==== SUPPLIED INFORMATION ====
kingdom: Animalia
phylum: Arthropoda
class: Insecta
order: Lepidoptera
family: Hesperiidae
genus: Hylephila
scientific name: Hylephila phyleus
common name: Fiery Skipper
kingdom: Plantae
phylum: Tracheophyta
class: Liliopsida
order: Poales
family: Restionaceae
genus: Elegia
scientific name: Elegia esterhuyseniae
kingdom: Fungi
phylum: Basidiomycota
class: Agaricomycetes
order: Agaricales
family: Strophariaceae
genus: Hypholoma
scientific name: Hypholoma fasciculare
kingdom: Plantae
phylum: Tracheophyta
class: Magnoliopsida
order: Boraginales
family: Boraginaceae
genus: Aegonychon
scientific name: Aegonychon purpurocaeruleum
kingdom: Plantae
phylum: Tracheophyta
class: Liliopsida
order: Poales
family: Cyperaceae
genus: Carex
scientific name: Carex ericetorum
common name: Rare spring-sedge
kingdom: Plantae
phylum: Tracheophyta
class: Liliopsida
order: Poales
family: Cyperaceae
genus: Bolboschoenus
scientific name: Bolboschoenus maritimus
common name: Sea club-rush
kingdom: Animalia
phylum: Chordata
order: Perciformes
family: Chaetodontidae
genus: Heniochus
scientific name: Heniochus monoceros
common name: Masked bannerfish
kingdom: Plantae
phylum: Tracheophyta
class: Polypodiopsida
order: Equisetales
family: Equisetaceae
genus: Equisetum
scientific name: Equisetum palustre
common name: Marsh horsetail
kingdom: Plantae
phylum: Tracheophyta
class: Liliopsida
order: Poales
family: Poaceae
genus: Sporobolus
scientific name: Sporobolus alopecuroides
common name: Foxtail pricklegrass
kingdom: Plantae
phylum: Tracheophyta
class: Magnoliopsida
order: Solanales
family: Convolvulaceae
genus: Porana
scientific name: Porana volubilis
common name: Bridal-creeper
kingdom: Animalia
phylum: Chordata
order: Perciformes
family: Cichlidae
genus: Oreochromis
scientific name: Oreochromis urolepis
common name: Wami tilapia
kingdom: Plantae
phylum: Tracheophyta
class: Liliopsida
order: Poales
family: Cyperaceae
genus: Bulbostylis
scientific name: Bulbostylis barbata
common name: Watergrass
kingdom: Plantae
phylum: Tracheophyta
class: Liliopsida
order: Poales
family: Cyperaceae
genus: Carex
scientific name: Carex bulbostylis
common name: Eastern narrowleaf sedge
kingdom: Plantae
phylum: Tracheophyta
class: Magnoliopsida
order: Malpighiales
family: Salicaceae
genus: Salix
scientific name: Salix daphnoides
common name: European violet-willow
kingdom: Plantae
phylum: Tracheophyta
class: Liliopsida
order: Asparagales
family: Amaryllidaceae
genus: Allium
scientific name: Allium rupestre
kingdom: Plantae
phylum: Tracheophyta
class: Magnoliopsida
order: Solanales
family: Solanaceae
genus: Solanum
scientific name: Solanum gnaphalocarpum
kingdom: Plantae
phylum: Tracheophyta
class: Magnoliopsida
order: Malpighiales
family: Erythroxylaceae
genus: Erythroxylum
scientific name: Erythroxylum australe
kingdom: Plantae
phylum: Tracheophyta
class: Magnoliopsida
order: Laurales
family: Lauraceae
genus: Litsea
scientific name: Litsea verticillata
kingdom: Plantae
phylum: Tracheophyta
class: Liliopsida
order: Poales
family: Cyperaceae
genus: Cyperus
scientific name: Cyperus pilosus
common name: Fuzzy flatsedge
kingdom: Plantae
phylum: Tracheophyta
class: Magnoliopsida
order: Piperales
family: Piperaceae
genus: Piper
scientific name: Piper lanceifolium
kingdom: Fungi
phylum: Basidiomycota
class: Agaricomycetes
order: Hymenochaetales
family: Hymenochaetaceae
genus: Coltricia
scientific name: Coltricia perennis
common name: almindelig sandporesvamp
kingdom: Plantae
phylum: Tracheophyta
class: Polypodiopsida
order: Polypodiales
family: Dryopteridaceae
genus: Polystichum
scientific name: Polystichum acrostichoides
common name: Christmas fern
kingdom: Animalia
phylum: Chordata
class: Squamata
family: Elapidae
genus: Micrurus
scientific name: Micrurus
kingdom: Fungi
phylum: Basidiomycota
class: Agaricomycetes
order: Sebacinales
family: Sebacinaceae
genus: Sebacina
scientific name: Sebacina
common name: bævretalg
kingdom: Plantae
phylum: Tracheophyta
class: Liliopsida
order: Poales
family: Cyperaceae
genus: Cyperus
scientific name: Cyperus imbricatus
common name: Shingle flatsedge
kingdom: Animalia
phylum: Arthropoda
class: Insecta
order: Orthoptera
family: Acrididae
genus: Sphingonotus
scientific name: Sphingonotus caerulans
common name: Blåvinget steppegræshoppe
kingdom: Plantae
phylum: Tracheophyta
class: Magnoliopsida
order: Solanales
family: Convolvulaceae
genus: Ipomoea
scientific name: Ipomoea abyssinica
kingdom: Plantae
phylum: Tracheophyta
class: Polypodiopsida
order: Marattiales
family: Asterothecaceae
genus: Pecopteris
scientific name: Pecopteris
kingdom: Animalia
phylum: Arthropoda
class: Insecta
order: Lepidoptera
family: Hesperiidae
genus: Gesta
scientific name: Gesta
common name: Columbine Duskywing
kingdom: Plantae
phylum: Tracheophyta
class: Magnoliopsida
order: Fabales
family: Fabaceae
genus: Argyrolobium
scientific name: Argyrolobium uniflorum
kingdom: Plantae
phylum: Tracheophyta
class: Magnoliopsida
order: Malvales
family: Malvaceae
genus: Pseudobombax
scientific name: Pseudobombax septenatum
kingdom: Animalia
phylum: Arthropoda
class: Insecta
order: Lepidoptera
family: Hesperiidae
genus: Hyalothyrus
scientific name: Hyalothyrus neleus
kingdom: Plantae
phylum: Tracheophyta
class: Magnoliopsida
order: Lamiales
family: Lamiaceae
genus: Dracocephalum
====
Give the entries from the line with "order: Marattiales" through the final line as a Markdown table with the columns No. and Entry Line. Number each line in order and leave out any blank lines.

**WRITTEN RESPONSE**
| No. | Entry Line |
|---|---|
| 1 | order: Marattiales |
| 2 | family: Asterothecaceae |
| 3 | genus: Pecopteris |
| 4 | scientific name: Pecopteris |
| 5 | kingdom: Animalia |
| 6 | phylum: Arthropoda |
| 7 | class: Insecta |
| 8 | order: Lepidoptera |
| 9 | family: Hesperiidae |
| 10 | genus: Gesta |
| 11 | scientific name: Gesta |
| 12 | common name: Columbine Duskywing |
| 13 | kingdom: Plantae |
| 14 | phylum: Tracheophyta |
| 15 | class: Magnoliopsida |
| 16 | order: Fabales |
| 17 | family: Fabaceae |
| 18 | genus: Argyrolobium |
| 19 | scientific name: Argyrolobium uniflorum |
| 20 | kingdom: Plantae |
| 21 | phylum: Tracheophyta |
| 22 | class: Magnoliopsida |
| 23 | order: Malvales |
| 24 | family: Malvaceae |
| 25 | genus: Pseudobombax |
| 26 | scientific name: Pseudobombax septenatum |
| 27 | kingdom: Animalia |
| 28 | phylum: Arthropoda |
| 29 | class: Insecta |
| 30 | order: Lepidoptera |
| 31 | family: Hesperiidae |
| 32 | genus: Hyalothyrus |
| 33 | scientific name: Hyalothyrus neleus |
| 34 | kingdom: Plantae |
| 35 | phylum: Tracheophyta |
| 36 | class: Magnoliopsida |
| 37 | order: Lamiales |
| 38 | family: Lamiaceae |
| 39 | genus: Dracocephalum |